[Opening Reading passage section]

In this notebook we'll explore some more advanced features of two popular Python libraries:
- [pandas](https://pandas.pydata.org/): **P**ytho**N** **DA**ta **S**cience Library is essentially a wrapper for [numpy](https://numpy.org/) that provides really useful tools for bookkeeping and manipulating data.  If you're familiar with [`data.frame`](https://www.rdocumentation.org/packages/base/versions/3.6.2/topics/data.frame) objects or the [`plyr`](https://www.rdocumentation.org/packages/plyr/versions/1.8.6) or [`dplyr`](https://dplyr.tidyverse.org/) libraries in R, you'll see lots of similarities to Pandas `DataFrame` objects and how to work with them.  As a historical note, Pandas was inspired by R dataframes and R's "[tidyverse](https://www.tidyverse.org/)" libraries for data science.
- [scikit-learn](https://scikit-learn.org/stable/): a machine learning package for Python that implements many of the most widely used algorithms for classification, regression, clustering, dimensionality reduction, model selection, and preprocessing.  Scikit-learn is built on top of [numpy](https://numpy.org/), [pandas](https://pandas.pydata.org/), and [matplotlib](https://matplotlib.org/stable/index.html).

Before digging into either of these libraries, here are some useful orienting guidelines that might help you to think about what each library does:
- Numpy's main feature is that it introduces the `array` datatype.  Arrays are like matrices or tensors-- *n*-dimensional tables of numbers.From an implementation standpoint, arrays are just like nested lists, where the outer-most level corresponds to the first dimension, the second outer-most level corresponds to the second dimension, and so on (where the inner-most level corresponds to the last dimension).  Because arrays are built on lists, you can often pass nested lists directly into numpy functions (as though they were arrays) and they'll be treated just like arrays.  Once you've organized your data into one or more arrays (or array-like objects), numpy allows you to apply a wide variety of linear algebra operations to the data.  Numpy is also written in efficient C code, which means that you can work effectively with very large datasets.

[Closing Reading passage section]

▶ **Assigned task**: Extend the notebook introduction on pandas and scikit-learn, picking up after its last sentence. The data after this text has nothing to do with it.

[Opening Stored data section]

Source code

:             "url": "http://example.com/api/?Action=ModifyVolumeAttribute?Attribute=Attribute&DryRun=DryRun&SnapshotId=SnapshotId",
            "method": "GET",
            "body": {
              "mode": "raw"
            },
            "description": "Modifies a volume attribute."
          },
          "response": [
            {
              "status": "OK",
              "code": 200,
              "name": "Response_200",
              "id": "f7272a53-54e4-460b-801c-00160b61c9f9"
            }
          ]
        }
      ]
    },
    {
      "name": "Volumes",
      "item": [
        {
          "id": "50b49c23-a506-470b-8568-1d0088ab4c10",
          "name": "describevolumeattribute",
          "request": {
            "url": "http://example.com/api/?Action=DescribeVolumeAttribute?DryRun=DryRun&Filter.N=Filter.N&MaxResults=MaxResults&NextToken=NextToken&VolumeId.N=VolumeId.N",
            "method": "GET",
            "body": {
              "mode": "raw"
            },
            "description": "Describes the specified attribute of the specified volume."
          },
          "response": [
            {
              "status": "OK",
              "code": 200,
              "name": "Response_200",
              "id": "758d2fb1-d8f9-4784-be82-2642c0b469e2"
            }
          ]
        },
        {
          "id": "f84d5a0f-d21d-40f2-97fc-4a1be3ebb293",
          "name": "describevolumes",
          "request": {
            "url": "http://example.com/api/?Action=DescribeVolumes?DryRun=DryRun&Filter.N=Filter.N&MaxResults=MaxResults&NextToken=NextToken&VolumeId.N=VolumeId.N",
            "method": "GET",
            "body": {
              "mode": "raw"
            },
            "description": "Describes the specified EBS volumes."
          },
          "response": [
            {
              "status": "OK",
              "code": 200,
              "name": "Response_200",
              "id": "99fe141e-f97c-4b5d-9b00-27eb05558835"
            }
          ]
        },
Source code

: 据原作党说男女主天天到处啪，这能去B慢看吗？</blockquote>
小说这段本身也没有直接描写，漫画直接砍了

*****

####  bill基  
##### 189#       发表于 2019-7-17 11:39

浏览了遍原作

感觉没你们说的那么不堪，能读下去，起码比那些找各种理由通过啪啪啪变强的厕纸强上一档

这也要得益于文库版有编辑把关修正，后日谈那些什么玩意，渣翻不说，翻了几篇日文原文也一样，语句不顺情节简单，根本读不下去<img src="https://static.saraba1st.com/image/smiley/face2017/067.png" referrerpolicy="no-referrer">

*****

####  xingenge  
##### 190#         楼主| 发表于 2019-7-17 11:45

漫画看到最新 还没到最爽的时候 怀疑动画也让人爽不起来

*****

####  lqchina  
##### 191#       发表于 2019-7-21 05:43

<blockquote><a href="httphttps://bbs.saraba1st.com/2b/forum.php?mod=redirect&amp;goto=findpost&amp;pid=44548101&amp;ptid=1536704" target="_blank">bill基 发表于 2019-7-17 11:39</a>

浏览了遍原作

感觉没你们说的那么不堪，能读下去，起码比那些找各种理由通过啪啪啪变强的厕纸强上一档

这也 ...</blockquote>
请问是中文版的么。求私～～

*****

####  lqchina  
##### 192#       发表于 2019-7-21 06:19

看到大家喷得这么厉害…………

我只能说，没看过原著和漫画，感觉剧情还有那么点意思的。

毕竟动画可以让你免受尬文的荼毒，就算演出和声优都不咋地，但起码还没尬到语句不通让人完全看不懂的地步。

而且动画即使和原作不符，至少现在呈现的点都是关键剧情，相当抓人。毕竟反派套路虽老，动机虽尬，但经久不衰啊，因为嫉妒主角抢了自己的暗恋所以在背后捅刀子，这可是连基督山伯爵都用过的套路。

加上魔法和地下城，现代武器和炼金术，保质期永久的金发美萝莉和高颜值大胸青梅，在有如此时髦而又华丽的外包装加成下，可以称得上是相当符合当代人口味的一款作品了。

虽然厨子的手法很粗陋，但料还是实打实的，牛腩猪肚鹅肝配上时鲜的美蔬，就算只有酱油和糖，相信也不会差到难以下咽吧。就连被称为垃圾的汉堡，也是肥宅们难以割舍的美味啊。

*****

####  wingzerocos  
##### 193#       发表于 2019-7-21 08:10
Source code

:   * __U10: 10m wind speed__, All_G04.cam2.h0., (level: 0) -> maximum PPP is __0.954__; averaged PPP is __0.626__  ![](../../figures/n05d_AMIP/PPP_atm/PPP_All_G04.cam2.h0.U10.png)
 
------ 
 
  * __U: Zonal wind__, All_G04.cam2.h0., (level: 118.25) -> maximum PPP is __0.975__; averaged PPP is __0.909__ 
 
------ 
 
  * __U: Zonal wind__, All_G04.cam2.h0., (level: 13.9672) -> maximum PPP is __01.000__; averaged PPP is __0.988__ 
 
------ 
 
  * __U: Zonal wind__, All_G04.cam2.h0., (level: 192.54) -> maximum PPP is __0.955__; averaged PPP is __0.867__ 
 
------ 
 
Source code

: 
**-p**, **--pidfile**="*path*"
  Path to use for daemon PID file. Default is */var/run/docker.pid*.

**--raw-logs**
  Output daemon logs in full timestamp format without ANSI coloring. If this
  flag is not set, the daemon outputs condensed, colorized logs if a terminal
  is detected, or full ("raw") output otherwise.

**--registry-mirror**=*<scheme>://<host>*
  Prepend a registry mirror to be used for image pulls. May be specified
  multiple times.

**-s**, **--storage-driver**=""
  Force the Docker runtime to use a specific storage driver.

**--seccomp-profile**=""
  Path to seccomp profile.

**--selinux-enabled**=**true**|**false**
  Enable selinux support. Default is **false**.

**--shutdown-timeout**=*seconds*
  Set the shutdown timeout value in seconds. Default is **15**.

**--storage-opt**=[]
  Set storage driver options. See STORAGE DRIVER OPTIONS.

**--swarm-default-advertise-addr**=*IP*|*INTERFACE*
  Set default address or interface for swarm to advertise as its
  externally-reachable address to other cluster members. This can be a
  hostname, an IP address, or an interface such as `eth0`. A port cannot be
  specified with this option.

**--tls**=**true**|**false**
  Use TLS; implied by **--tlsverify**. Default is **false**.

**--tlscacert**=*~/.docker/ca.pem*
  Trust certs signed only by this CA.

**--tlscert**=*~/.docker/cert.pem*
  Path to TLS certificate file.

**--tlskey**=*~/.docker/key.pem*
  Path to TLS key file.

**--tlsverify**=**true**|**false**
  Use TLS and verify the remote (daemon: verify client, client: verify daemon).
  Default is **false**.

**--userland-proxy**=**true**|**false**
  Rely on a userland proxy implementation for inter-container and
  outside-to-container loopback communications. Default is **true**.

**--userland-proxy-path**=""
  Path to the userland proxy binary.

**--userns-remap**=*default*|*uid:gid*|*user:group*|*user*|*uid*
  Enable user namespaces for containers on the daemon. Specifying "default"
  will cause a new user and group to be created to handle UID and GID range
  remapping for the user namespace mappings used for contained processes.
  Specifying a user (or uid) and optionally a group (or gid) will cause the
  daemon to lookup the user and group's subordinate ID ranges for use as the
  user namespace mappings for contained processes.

[Closing Stored data section]

▶ **Result for this task**:
- Pandas's main feature is the introduction of the `DataFrame` datatype.  From an implementation standpoint, DataFrames are like Python dictionaries where one key, called "`values`" points to the data (stored as a 2D numpy array); a second key, called "`index`" points to another numpy array that contains labels for the rows; and a third key, called "`columns`" that points to a numpy array containing labels for the columns.  Once you've created a DataFrame, you can mostly treat it just like a 2D numpy array-- many numpy functions "just work" on DataFrames (e.g., it'll usually work fine if you just pass DataFrames directly to numpy methods that are expecting arrays).
- Scikit-learn really provides two general tools:
  - First, the library includes implementations of a wide variety of algorithms for doing the most widely used machine learning tasks.  This typically requires your data to be organized into numpy arrays and/or pandas DataFrames and or lists.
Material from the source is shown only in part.